» **What needs to be done**
Please return every line from the entries that has the string "shoulder" in it.

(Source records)
* * *

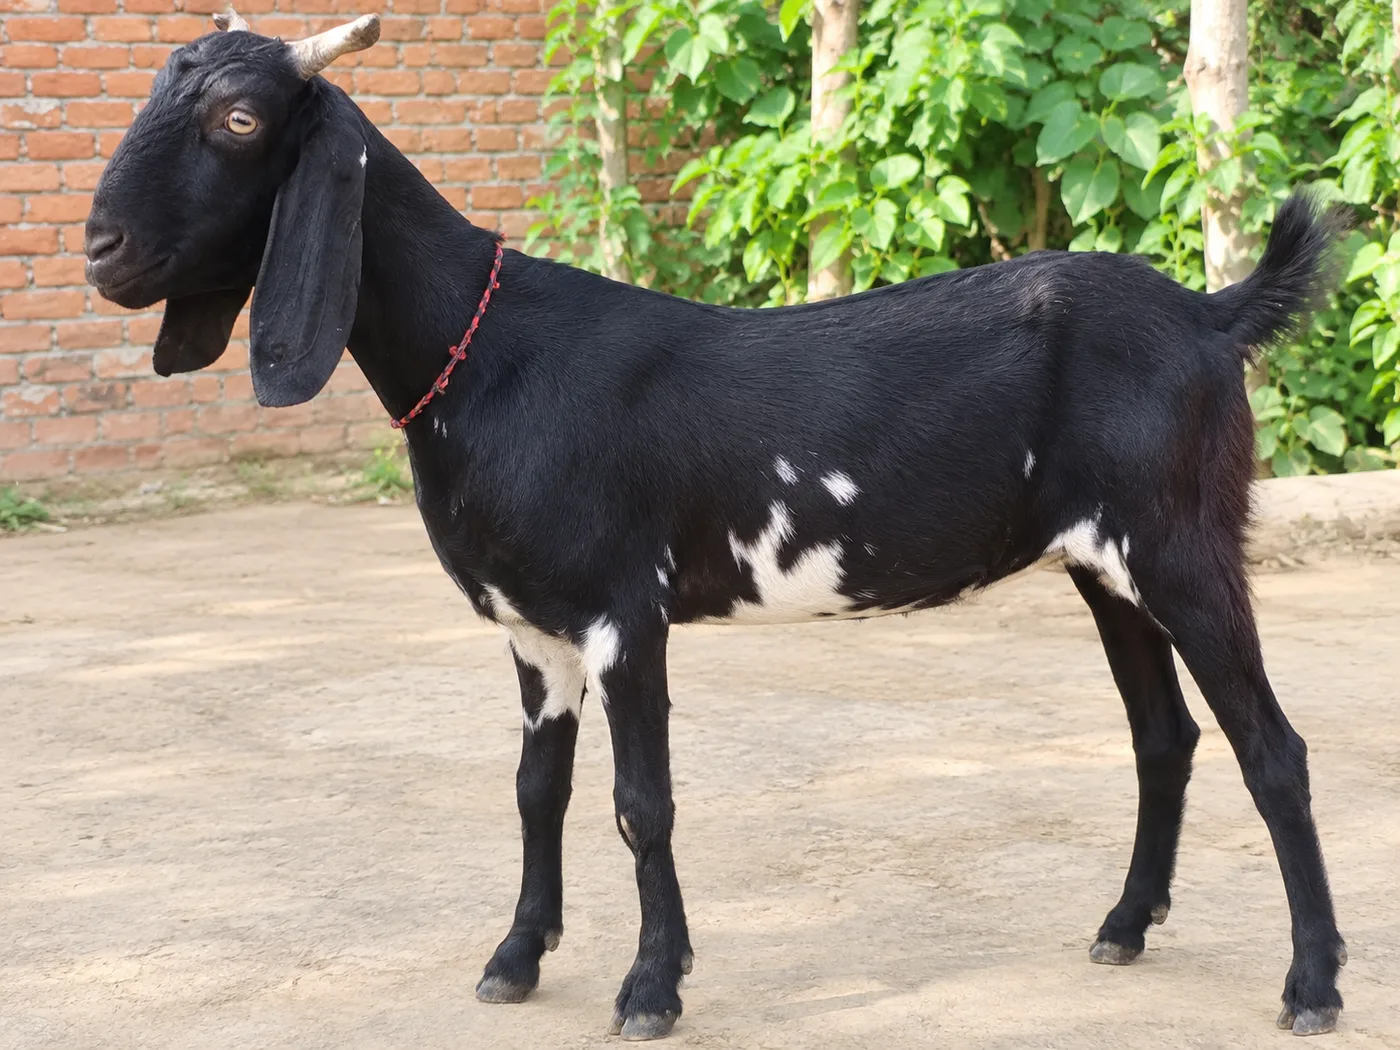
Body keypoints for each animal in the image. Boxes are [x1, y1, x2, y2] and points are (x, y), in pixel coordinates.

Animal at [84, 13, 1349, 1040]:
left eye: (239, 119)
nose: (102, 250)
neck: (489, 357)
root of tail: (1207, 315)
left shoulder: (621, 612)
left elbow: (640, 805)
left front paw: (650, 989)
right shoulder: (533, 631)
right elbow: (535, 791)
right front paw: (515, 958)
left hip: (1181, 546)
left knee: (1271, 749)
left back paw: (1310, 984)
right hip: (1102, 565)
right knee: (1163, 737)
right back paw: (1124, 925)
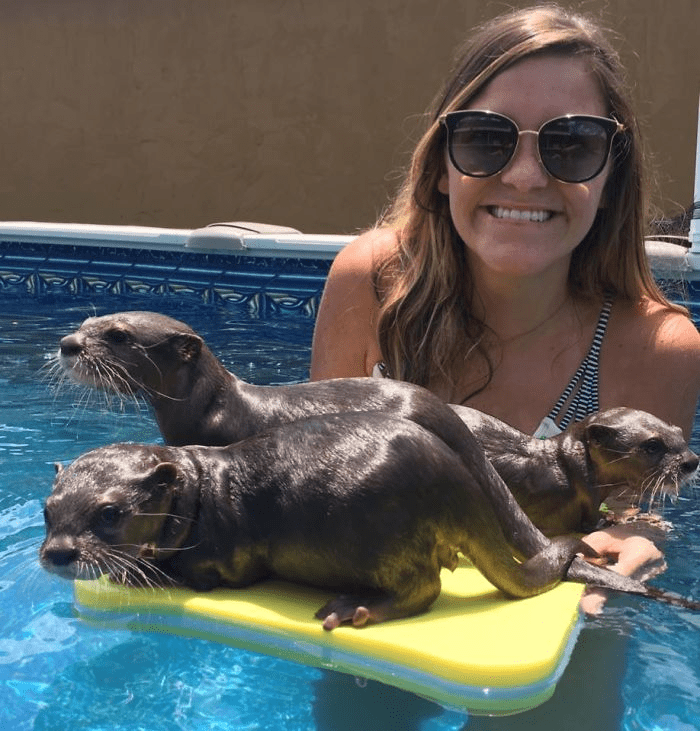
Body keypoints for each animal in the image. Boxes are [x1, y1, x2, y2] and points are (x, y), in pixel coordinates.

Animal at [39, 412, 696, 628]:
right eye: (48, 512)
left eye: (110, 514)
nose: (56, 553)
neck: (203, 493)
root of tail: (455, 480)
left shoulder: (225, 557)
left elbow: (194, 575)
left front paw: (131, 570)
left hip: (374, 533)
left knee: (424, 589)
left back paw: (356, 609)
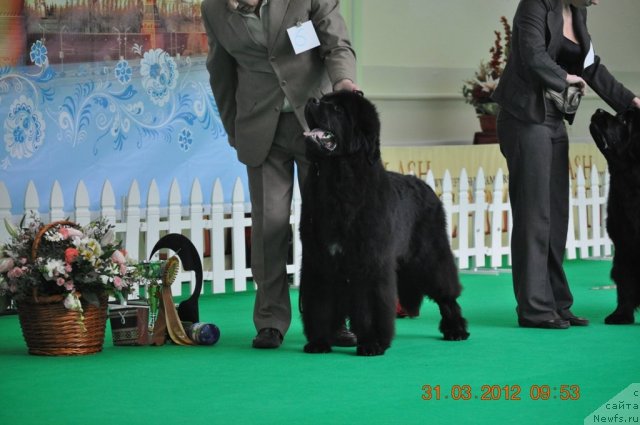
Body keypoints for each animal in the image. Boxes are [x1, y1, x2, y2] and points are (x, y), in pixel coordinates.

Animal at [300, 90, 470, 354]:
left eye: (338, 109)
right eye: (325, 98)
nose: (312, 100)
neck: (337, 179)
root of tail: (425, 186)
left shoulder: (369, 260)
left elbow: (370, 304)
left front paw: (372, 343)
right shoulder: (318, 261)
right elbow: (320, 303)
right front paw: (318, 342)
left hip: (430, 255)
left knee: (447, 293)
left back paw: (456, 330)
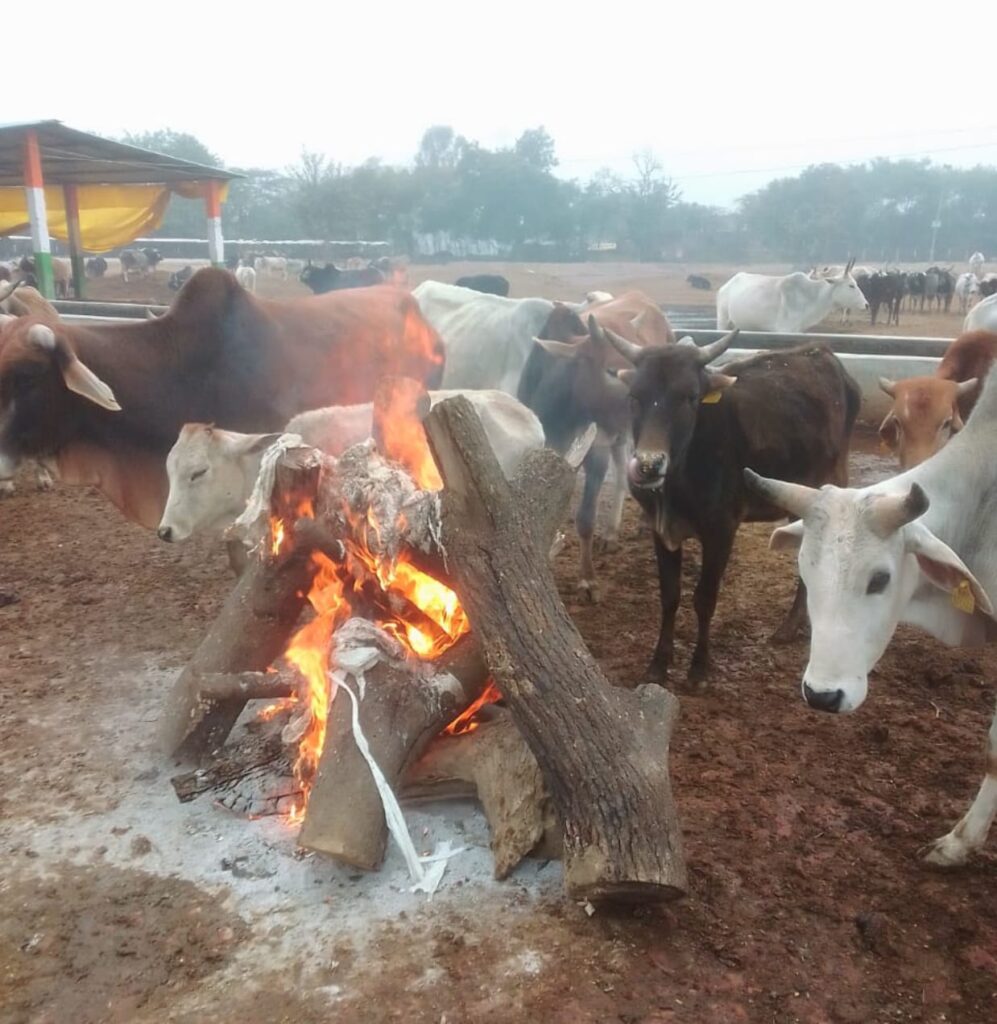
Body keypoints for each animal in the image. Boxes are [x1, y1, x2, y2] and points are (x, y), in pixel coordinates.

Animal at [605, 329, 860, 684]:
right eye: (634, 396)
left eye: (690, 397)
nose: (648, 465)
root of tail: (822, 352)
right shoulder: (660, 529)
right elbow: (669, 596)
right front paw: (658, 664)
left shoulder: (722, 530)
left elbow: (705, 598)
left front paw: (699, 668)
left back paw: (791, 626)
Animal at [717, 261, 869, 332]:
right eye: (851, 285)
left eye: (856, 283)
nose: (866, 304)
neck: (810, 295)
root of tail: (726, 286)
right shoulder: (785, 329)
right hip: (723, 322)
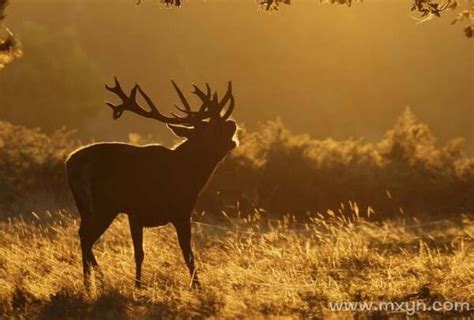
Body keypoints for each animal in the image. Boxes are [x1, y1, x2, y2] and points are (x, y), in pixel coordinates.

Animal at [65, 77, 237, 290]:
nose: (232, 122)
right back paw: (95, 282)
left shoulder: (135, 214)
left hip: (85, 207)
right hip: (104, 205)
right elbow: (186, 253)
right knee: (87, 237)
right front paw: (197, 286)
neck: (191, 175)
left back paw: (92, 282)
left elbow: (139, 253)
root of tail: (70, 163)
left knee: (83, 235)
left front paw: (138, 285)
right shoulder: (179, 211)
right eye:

* * *

» **Task solution**
left shoulder: (621, 612)
right shoulder: (533, 631)
left shoulder: (225, 557)
left shoulder: (369, 260)
right shoulder: (318, 261)
right shoulder: (660, 529)
left shoulder: (722, 530)
right shoulder: (785, 329)
left shoulder: (135, 214)
right shoulder: (179, 211)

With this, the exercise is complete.